Sir Edwin Bulmer hizo una pausa.

—¿Dijo usted a miss O'Brien por la mañana que la morfina había desaparecido?

—Sí.

—Supongo que lo que usted realmente le dijo fue lo siguiente: «He dejado la morfina en la casa. Tendré que ir a buscarla.»

—No, no dije eso.

—¿No sugirió usted que había dejado la morfina sobre la repisa de la chimenea de su casa?

—Cuando no la encontré, pensé que eso era lo que había ocurrido.

—¡En realidad, usted ignoraba lo que había hecho con ella!

—Sí, yo ya sabía lo que había hecho con ella.
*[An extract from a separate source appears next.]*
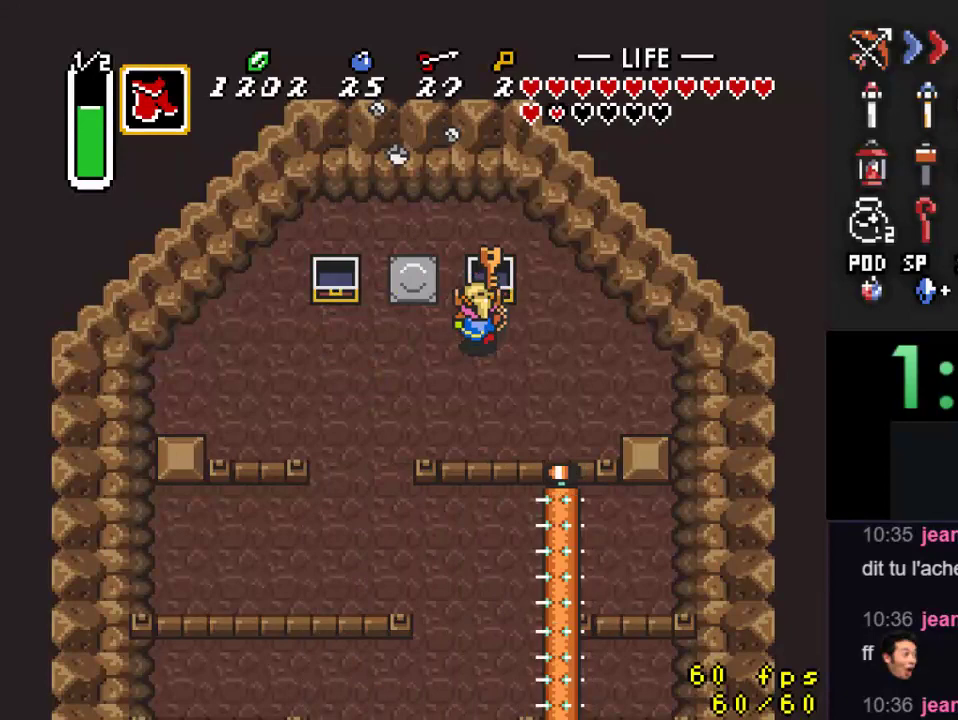
{"dt_ms": 500, "buttons": ["DPAD_DOWN", "DPAD_LEFT"], "events": [[467, "DPAD_LEFT", "down"], [500, "DPAD_DOWN", "down"]]}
La puse en la cartera.

—En ese caso, ¿por qué sugirió la mañana del veintinueve de junio que la había dejado en su casa?

—Porque pensé que podía haberla dejado allí.

—Declaro que es usted una mujer muy descuidada.

—No es cierto.

—Usted hace a veces declaraciones inexactas, ¿no es verdad?

—No. Tengo mucho cuidado con lo que digo.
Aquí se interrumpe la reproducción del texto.